◆ Information shown
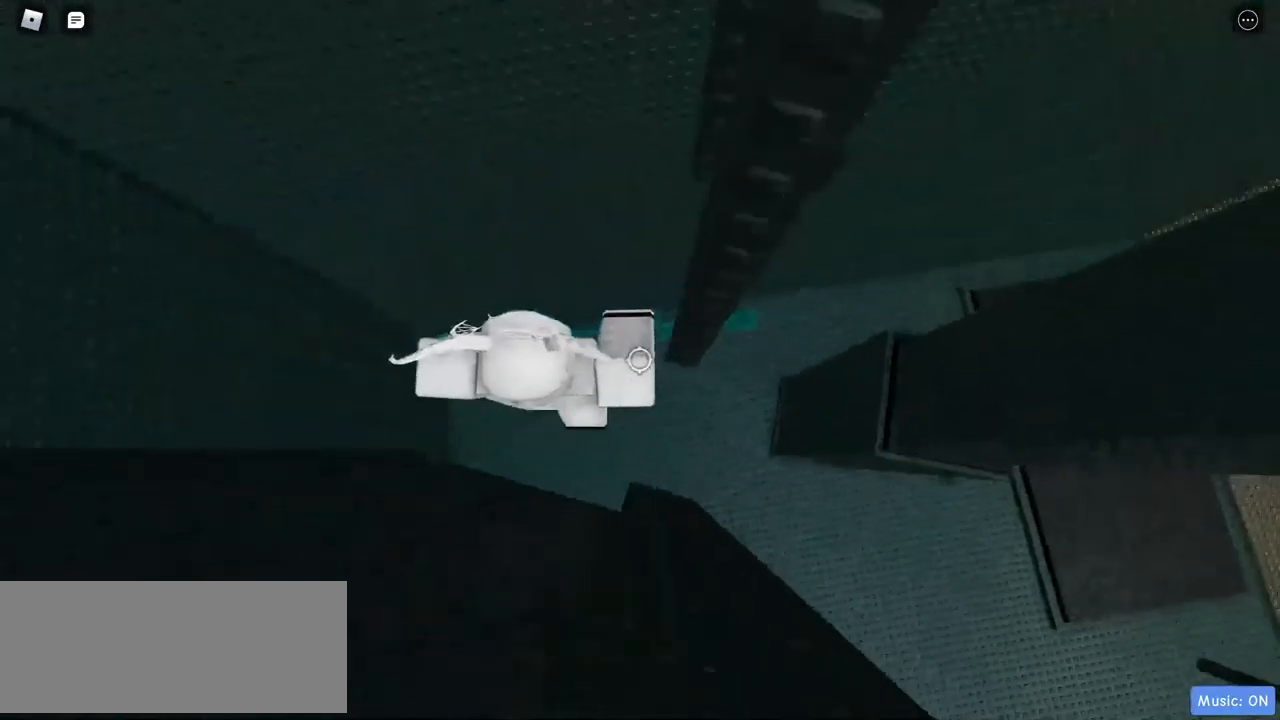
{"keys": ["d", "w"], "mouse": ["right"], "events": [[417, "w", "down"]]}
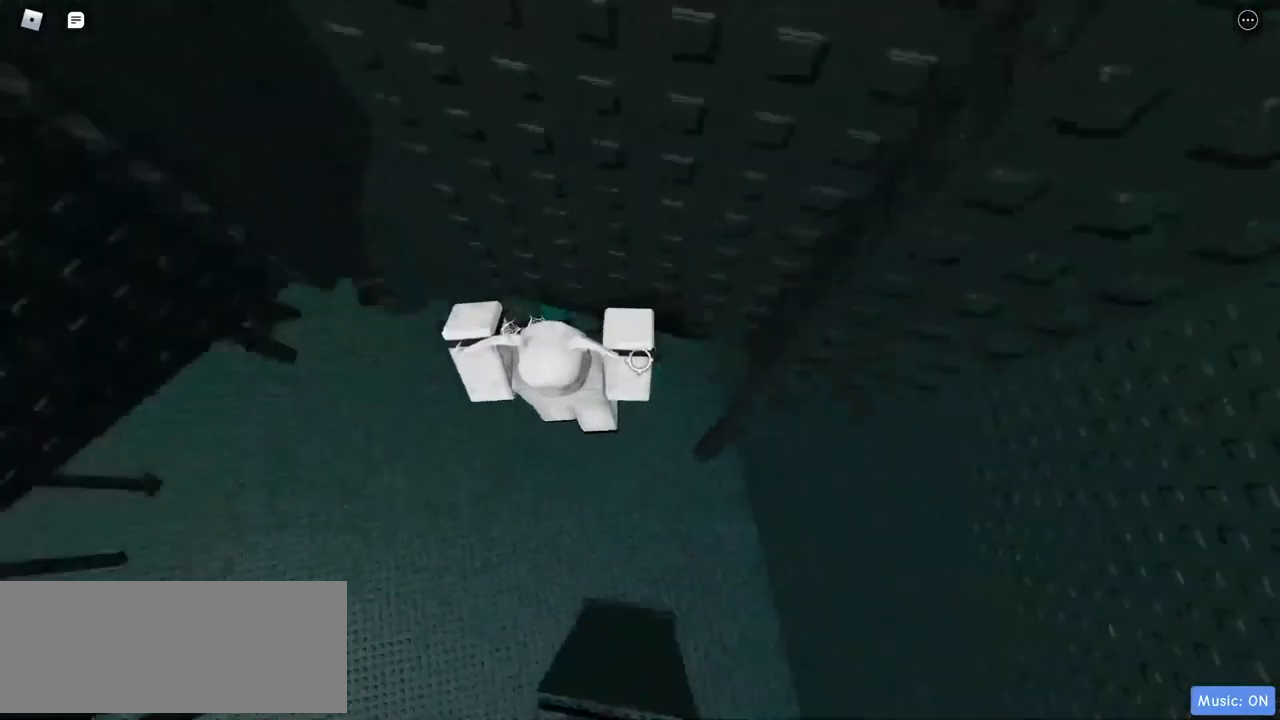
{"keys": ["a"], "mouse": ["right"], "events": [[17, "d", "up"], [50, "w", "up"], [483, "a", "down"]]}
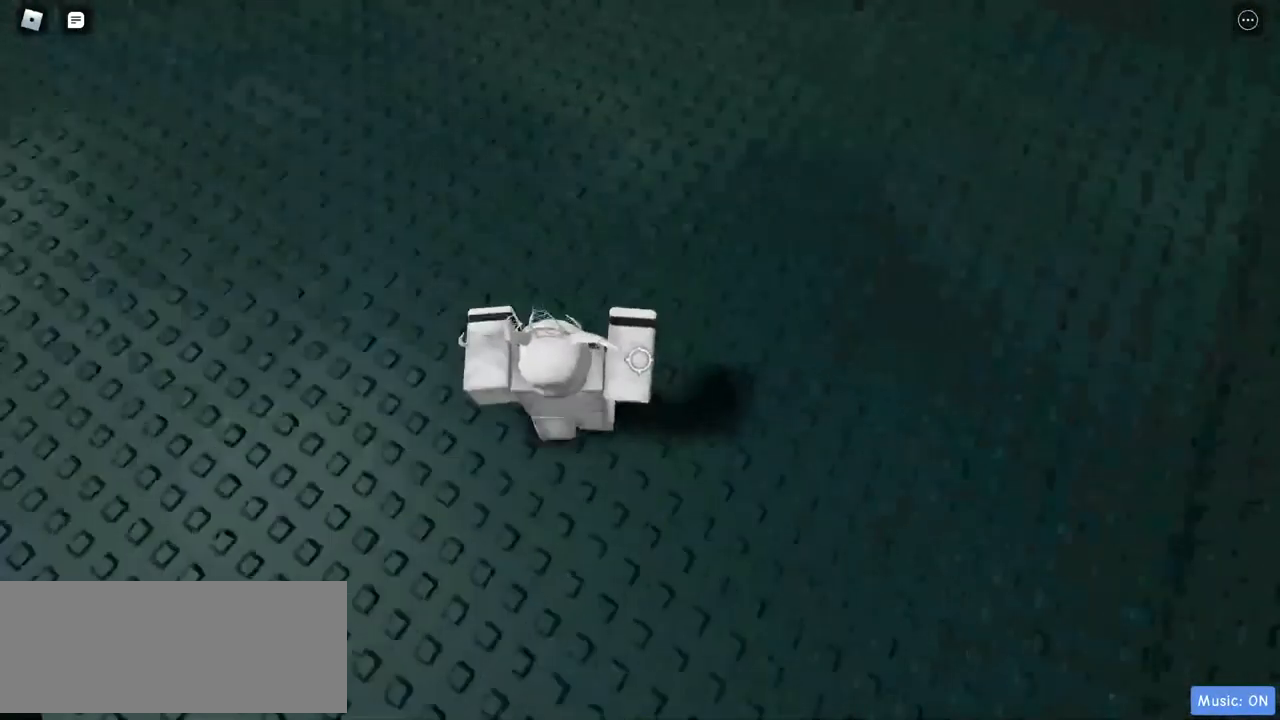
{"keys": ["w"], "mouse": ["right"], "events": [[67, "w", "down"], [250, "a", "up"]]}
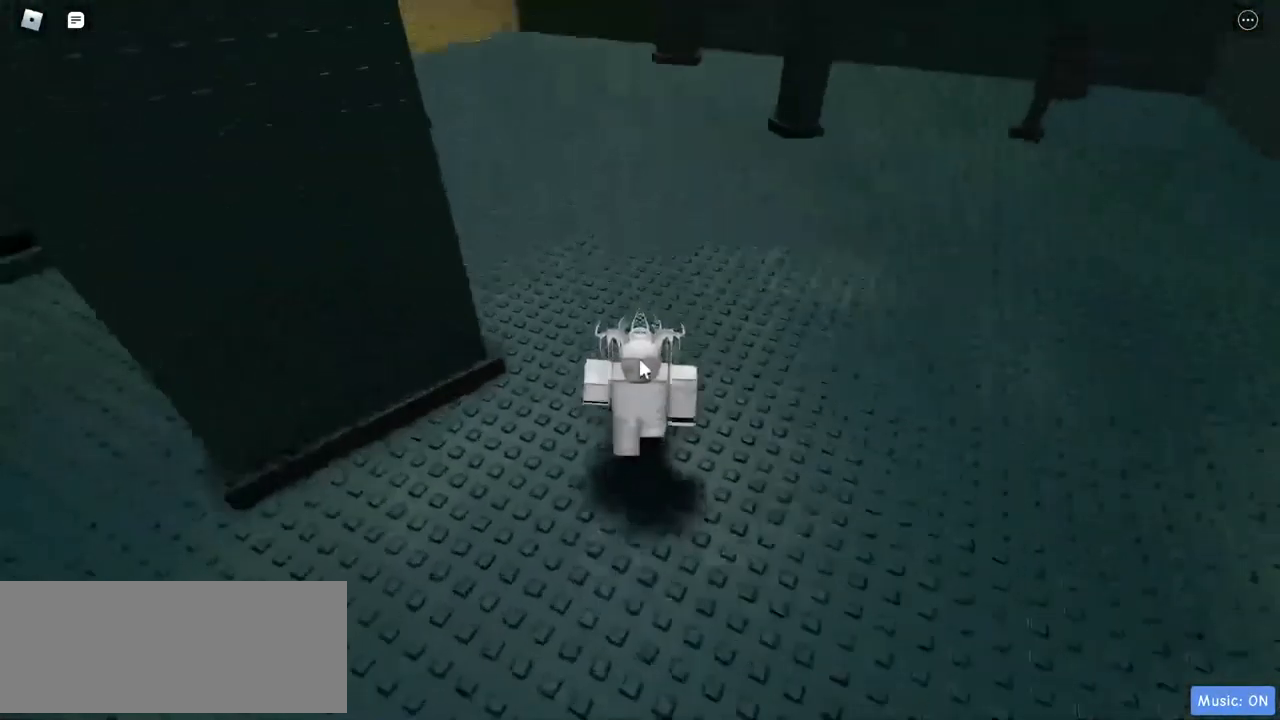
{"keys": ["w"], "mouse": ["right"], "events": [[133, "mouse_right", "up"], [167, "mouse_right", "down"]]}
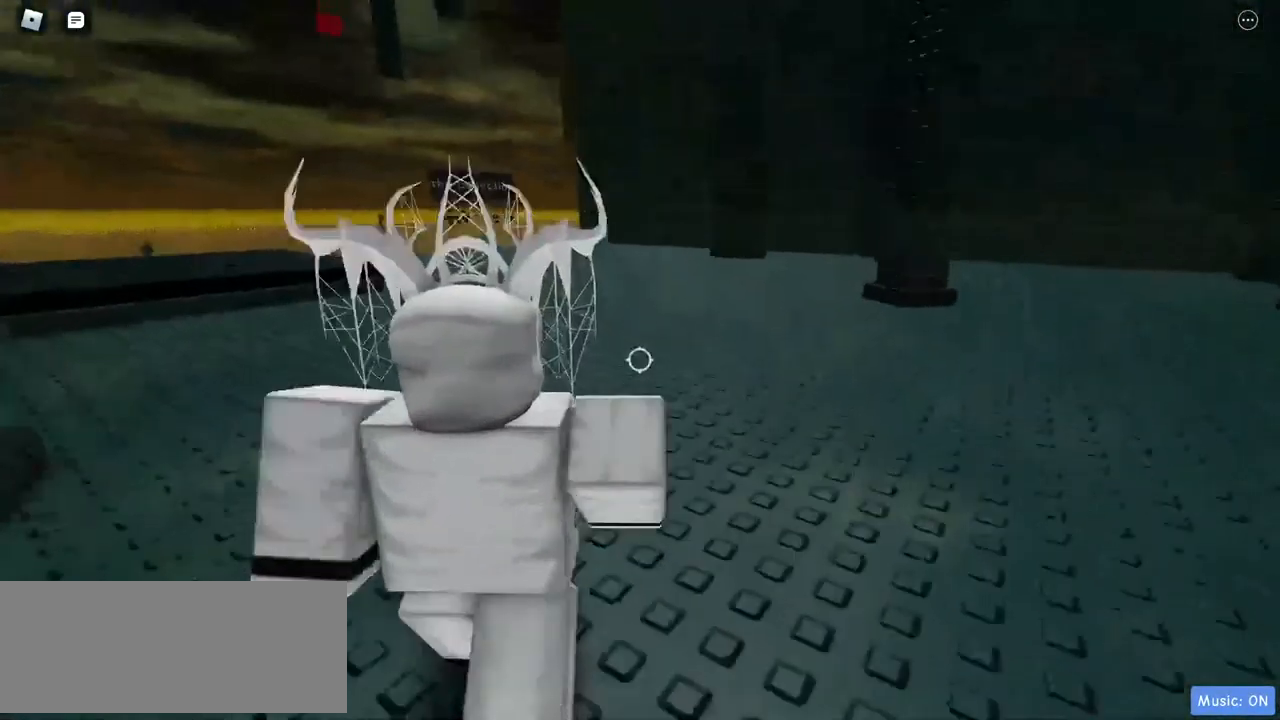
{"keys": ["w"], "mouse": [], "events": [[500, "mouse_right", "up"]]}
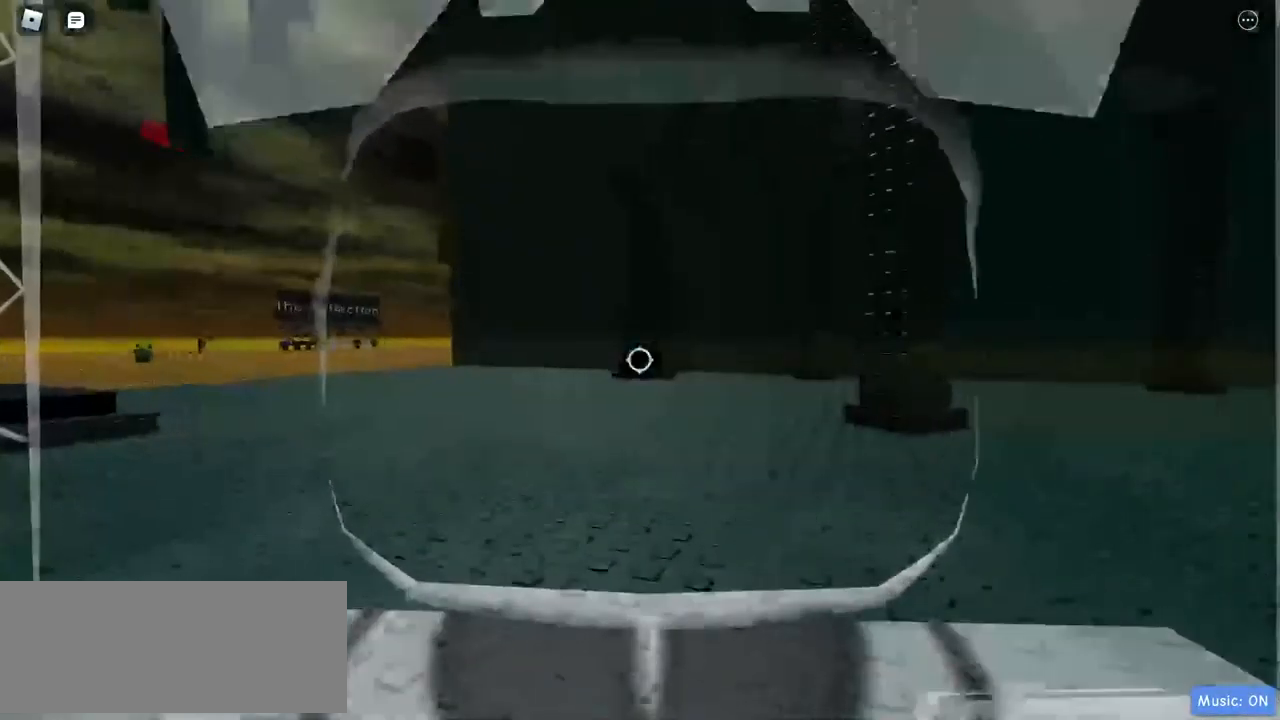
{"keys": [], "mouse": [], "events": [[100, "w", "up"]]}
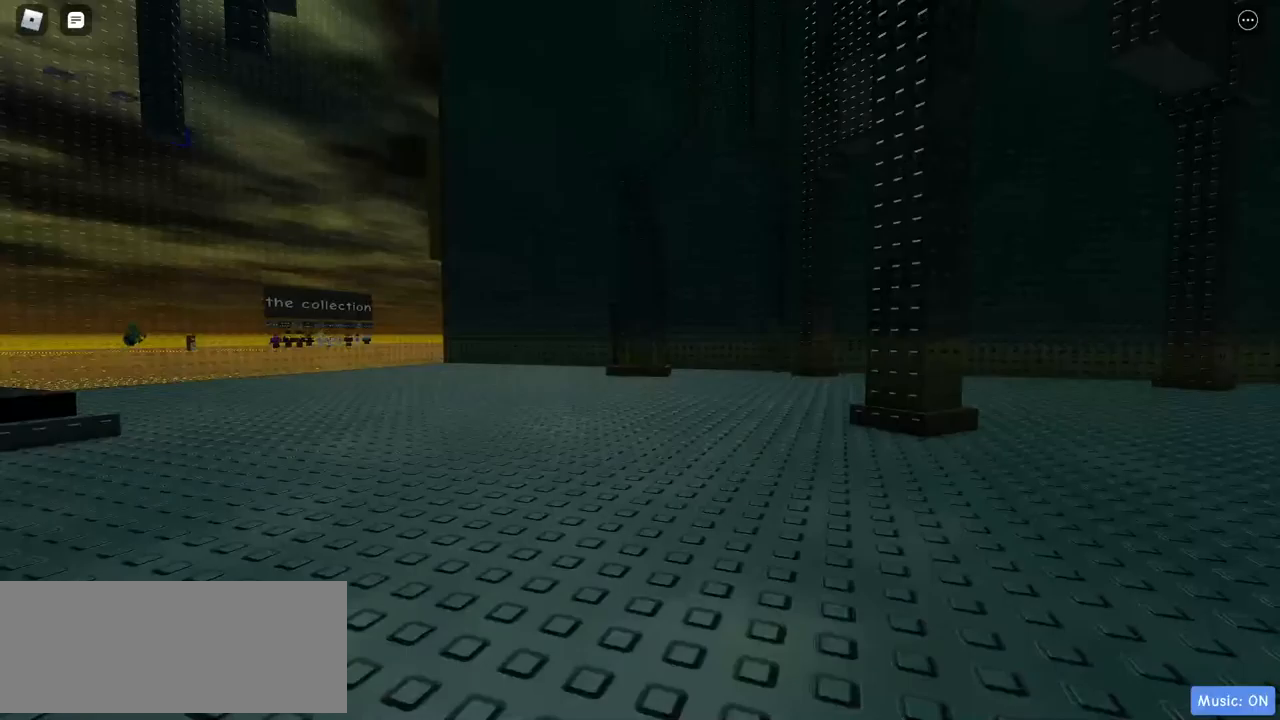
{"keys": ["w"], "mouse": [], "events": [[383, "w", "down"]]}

◆ What this task involves
Your answer must be every line from the listing above that holds the string "down".

◆ Result for this task
{"keys": ["d", "w"], "mouse": ["right"], "events": [[417, "w", "down"]]}
{"keys": ["a"], "mouse": ["right"], "events": [[17, "d", "up"], [50, "w", "up"], [483, "a", "down"]]}
{"keys": ["w"], "mouse": ["right"], "events": [[67, "w", "down"], [250, "a", "up"]]}
{"keys": ["w"], "mouse": ["right"], "events": [[133, "mouse_right", "up"], [167, "mouse_right", "down"]]}
{"keys": ["w"], "mouse": [], "events": [[383, "w", "down"]]}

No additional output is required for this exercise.